JOC Group Inc.
- Company type: Private equity invested company(business)|Private company owned by IHS Inc.
- Industry: Media
- Founded: 2003
- Headquarters: Newark, New Jersey
- Key people: Gavin Carter, CEO Ian Blackman, CFO Peter Tirschwell, Chief Content Officer Rhiannon James, EVP JOC Chris Brooks, Editor, The Journal of Commerce Alli McEntyre, Publisher, Breakbulk
- Products: The Journal of Commerce PIERS Trade Intelligence Breakbulk magazine and events TPM Conference
- Website: www.joc.com/group

= JOC Group =

American trade news and information company

JOC Group Inc., is a provider of global intelligence for trade, transportation and logistics professionals. It is founded in 2003 and is headquartered in Newark, New Jersey. Owned by IHS Inc., its brands include The Journal of Commerce, PIERS: The Port Import/Export Reporting Service, and a number of directory databases covering the international trade, railroad, and trucking markets. The JOC Group also stages about 11 conferences and exhibitions serving international trade and maritime markets.

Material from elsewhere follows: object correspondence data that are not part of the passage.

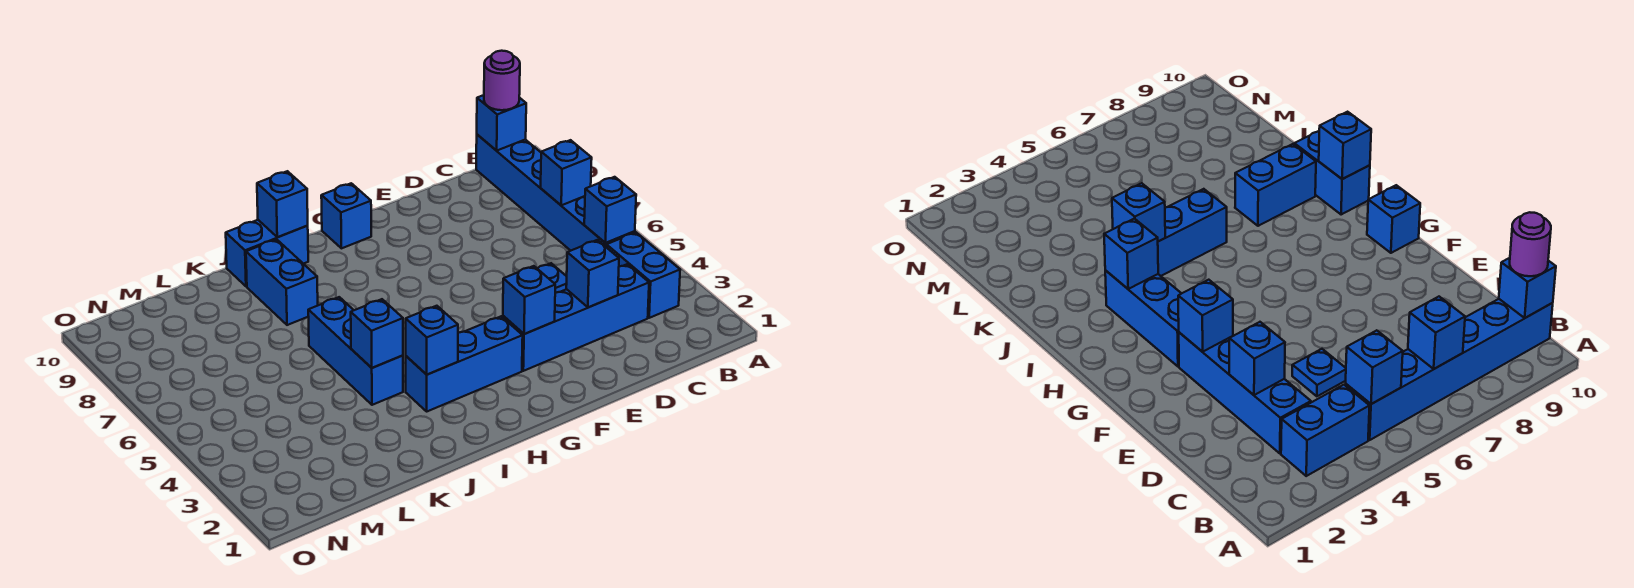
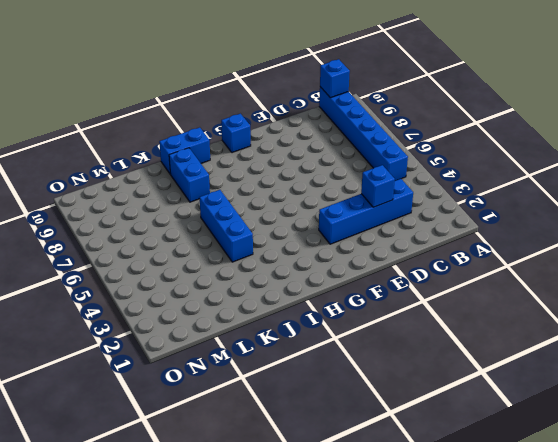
none -> blue brick B3:B4 level 1
none -> blue plate D5 level 1
none -> blue brick G3:I3 level 1

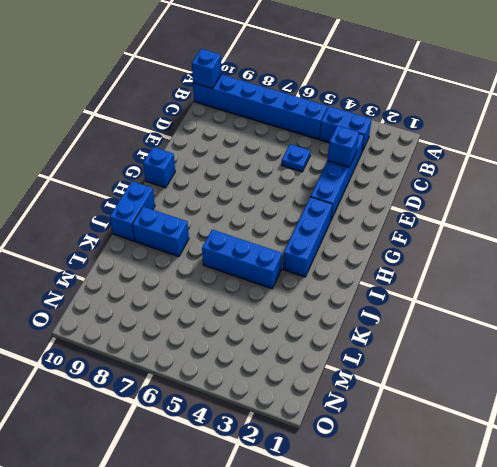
none -> blue brick B5 level 2
none -> blue brick B7 level 2
none -> blue brick F3 level 2

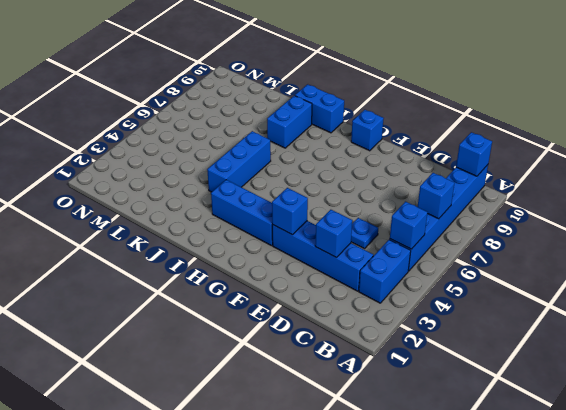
none -> blue brick I3 level 2
none -> blue brick I10 level 2
none -> blue brick J4 level 2

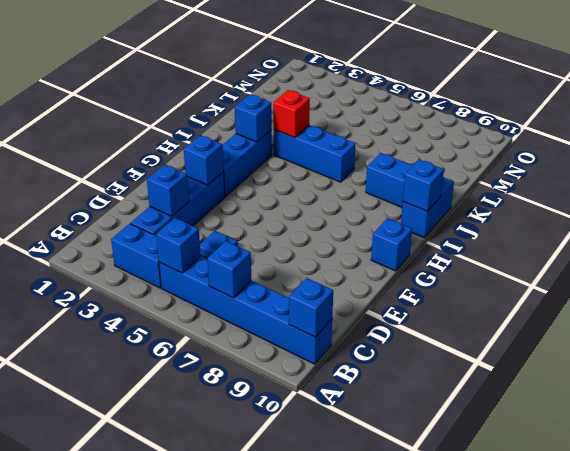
red brick J4 level 2 -> blue brick J4 level 2
none -> purple round brick B10 level 3

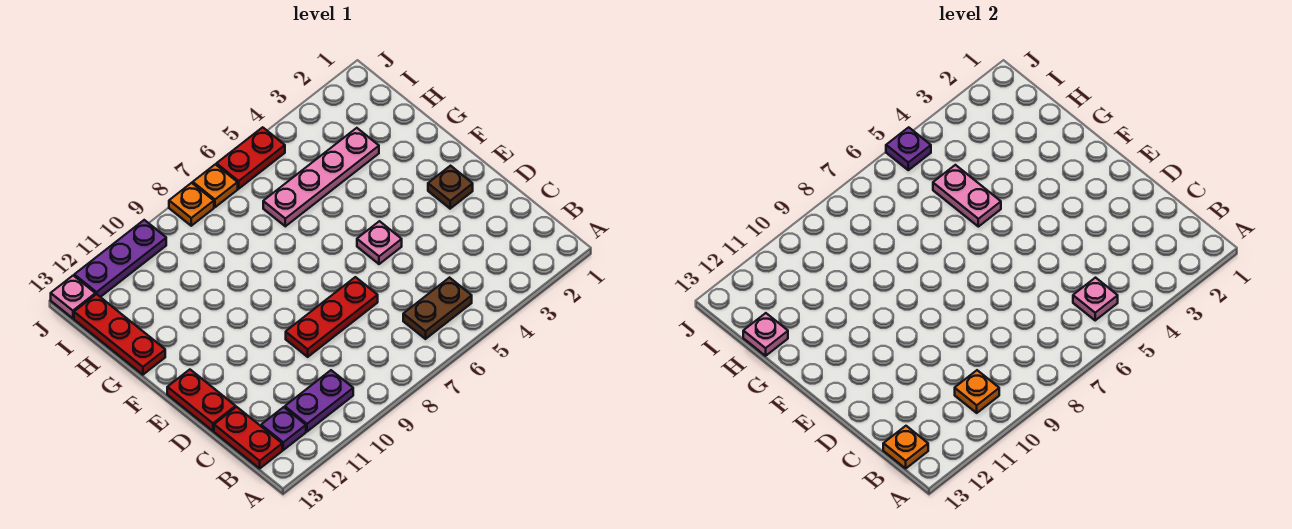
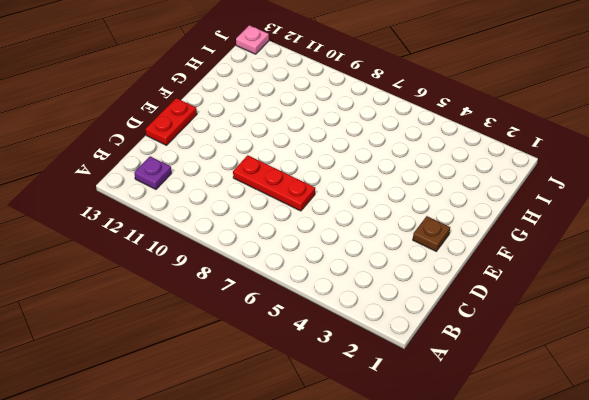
none -> brown plate B5:B6 level 1
none -> purple plate B10:B11 level 1
none -> red plate B13:C13 level 1

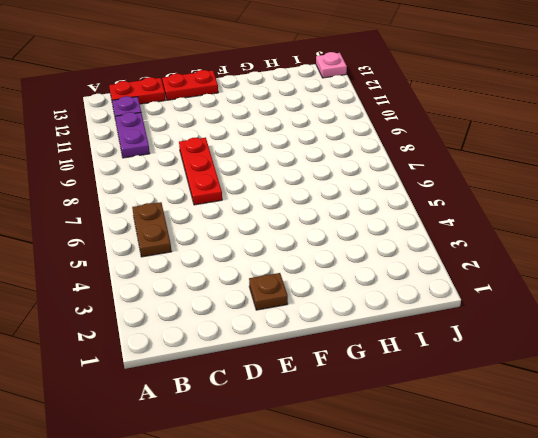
none -> pink plate E5 level 1
none -> red plate G13:I13 level 1
none -> pink plate H3:H6 level 1

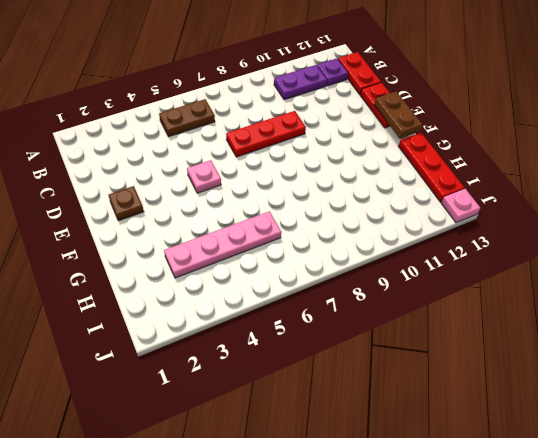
brown plate E13:F13 level 2 -> none
none -> red plate J5:J6 level 1
none -> orange plate J7 level 1
none -> orange plate J8 level 1

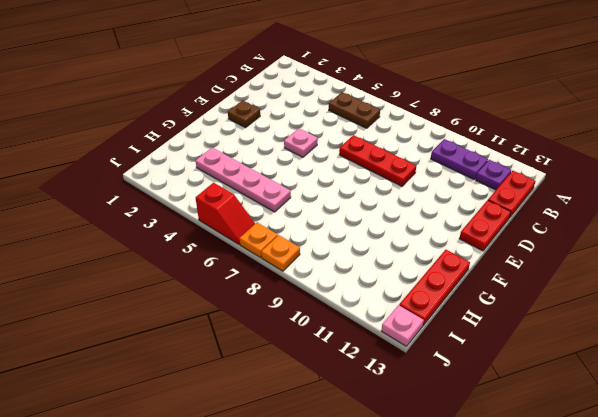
red slope J5:J6 level 1 top 5 -> red plate J5:J6 level 1
none -> purple plate J10:J12 level 1
none -> pink plate B5 level 2
none -> orange plate B10 level 2

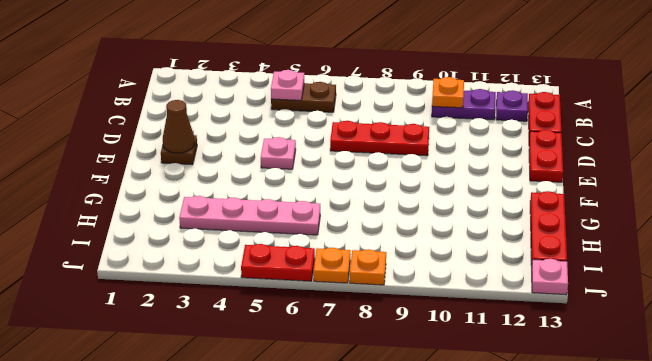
brown cone E2 level 2 -> none
none -> purple plate J10:J12 level 1
none -> orange plate B13 level 2
none -> pink plate G5:H5 level 2

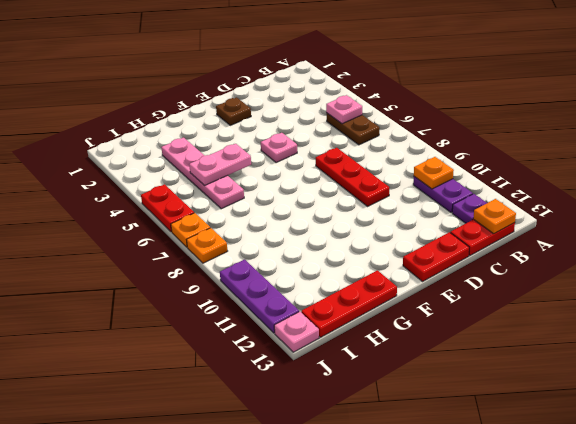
none -> pink plate H13 level 2
none -> purple plate J5 level 2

== The Journal of Commerce ==
The organization runs The Journal of Commerce as a weekly news magazine, which provides news in various categories, including maritime, ports, rail and intermodal, trucking, air cargo, international logistics, government regulation and policy, economy watch, international trade news, market data, and annual review and outlook.

It has a circulation of approximately 15,000. The Journal also has an online edition, providing content as well as advertising opportunities to its clients. The website features a webcast and white papers in addition to its news and analysis sections.

Through its brands including The Journal of Commerce, JOC Group provides import and export trade information to more than 1,600 companies, governments, and associations in more than 50 countries.

==History==
Electra acquired JOC Group Inc., in April 2013 from UK based events-led marketing services and communications company UBM plc. The company changed its name to JOC Group Inc., following that acquisition (previously UBM Global Trade Inc.).

IHS Inc., announced in November 2014 that it had signed a definitive agreement to acquire JOC Group Inc.